Inflation and bank reserves. A second reason that some observers worry that the Fed’s asset purchase programs could raise inflation is that these programs have increased the quantity of bank reserves far above pre-crisis levels. I strongly agree with one aspect of this argument–the notion that an accommodative monetary policy left in place too long can cause inflation to rise to undesirable levels. This notion would be true regardless of the level of bank reserves and pertains as well in situations in which monetary policy is unconstrained by the zero bound on interest rates. Indeed, it is one reason why the Committee stated that it will review its asset purchase program regularly in light of incoming information and adjust the program as needed to meet its objectives. We recognize that the FOMC must withdraw monetary stimulus once the recovery has taken hold and the economy is improving at a healthy pace. Importantly, the Committee remains unwaveringly committed to price stability and does not seek inflation above the level of 2 percent or a bit less than that, which most FOMC participants see as consistent with the Federal Reserve’s mandate.
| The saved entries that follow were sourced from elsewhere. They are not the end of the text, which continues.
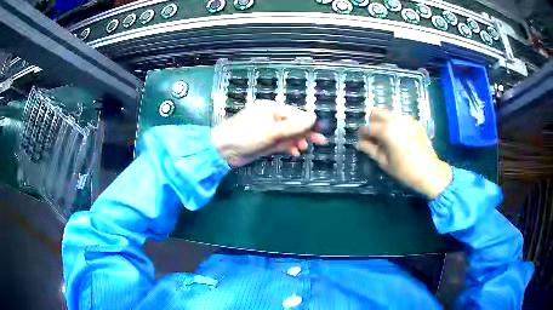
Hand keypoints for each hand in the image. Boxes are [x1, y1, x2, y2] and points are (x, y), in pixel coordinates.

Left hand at [211, 101, 326, 166]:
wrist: (223, 150)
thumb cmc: (246, 135)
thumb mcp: (272, 130)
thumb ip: (293, 126)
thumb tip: (313, 117)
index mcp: (271, 109)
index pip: (295, 114)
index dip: (309, 123)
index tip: (321, 131)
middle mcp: (270, 118)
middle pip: (293, 124)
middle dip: (306, 133)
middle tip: (321, 142)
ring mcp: (267, 131)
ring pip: (288, 135)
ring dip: (297, 141)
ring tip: (304, 149)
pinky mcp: (264, 143)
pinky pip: (280, 143)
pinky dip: (288, 147)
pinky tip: (295, 152)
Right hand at [356, 108, 451, 198]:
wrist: (429, 172)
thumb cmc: (405, 170)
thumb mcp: (385, 162)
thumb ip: (370, 150)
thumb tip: (359, 144)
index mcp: (387, 130)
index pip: (368, 127)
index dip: (362, 133)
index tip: (361, 141)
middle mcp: (396, 120)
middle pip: (377, 112)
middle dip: (371, 121)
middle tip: (371, 135)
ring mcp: (407, 119)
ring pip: (389, 113)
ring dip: (383, 121)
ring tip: (384, 136)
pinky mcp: (415, 122)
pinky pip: (400, 118)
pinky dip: (395, 123)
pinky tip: (398, 136)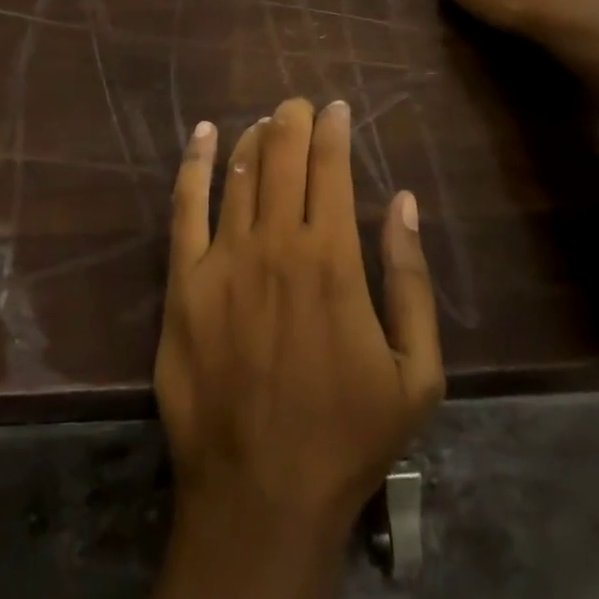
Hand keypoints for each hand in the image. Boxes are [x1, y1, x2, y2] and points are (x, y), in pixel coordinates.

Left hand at [147, 98, 442, 598]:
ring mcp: (223, 259)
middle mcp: (275, 244)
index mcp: (331, 260)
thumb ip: (411, 280)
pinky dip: (195, 162)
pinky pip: (185, 206)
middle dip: (293, 120)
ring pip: (239, 174)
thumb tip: (403, 201)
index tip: (336, 107)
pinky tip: (205, 134)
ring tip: (265, 122)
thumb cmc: (347, 436)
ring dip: (254, 138)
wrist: (261, 494)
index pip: (330, 169)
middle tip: (298, 104)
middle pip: (282, 158)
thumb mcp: (415, 372)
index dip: (333, 130)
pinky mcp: (184, 281)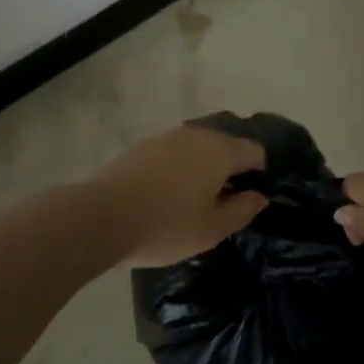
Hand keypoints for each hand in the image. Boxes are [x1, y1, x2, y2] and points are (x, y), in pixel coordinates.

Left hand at [92, 124, 268, 266]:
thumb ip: (242, 210)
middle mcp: (197, 134)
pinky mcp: (144, 144)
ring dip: (203, 167)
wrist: (103, 215)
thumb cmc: (166, 226)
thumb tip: (259, 196)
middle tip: (223, 203)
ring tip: (194, 199)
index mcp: (220, 151)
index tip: (250, 199)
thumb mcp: (211, 229)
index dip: (259, 173)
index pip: (254, 151)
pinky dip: (179, 167)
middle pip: (226, 144)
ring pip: (199, 147)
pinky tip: (166, 193)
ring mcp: (168, 136)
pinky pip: (174, 152)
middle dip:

The research paper referenced in conjunction with Figure 3 is Have We Underestimated the Likelihood and Severity of Zero Lower Bound Events? by Hess Chung, Jean-Philippe Laforte, David Reifschneider and John C. Williams:
Before the recent recession, the consensus among researchers was that the zero lower bound (ZLB) probably would not pose a significant problem for monetary policy as long as a central bank aimed for an inflation rate of about 2 percent; some have even argued that an appreciably lower target inflation rate would pose no problems. This paper reexamines this consensus in the wake of the financial crisis, which has seen policy rates at their effective lower bound for more than two years in the United States and Japan and near zero in many other countries. We conduct our analysis using a set of structural and time series statistical models. We find that the decline in economic activity and interest rates in the United States has generally been well outside forecast confidence bands of many empirical macroeconomic models. In contrast, the decline in inflation has been less surprising. We identify a number of factors that help to account for the degree to which models were surprised by recent events. First, uncertainty about model parameters and latent variables, which were typically ignored in past research, significantly increases the probability of hitting the ZLB. Second, models that are based primarily on the Great Moderation period severely understate the incidence and severity of ZLB events. Third, the propagation mechanisms and shocks embedded in standard DSGE models appear to be insufficient to generate sustained periods of policy being stuck at the ZLB, such as we now observe. We conclude that past estimates of the incidence and effects of the ZLB were too low and suggest a need for a general reexamination of the empirical adequacy of standard models. In addition to this statistical analysis, we show that the ZLB probably had a first-order impact on macroeconomic outcomes in the United States. Finally, we analyze the use of asset purchases as an alternative monetary policy tool when short-term interest rates are constrained by the ZLB, and find that the Federal Reserve’s asset purchases have been effective at mitigating the economic costs of the ZLB. In particular, model simulations indicate that the past and projected expansion of the Federal Reserve’s securities holdings since late 2008 will lower the unemployment rate, relative to what it would have been absent the purchases, by 1½ percentage points by 2012. In addition, we find that the asset purchases have probably prevented the U.S. economy from falling into deflation.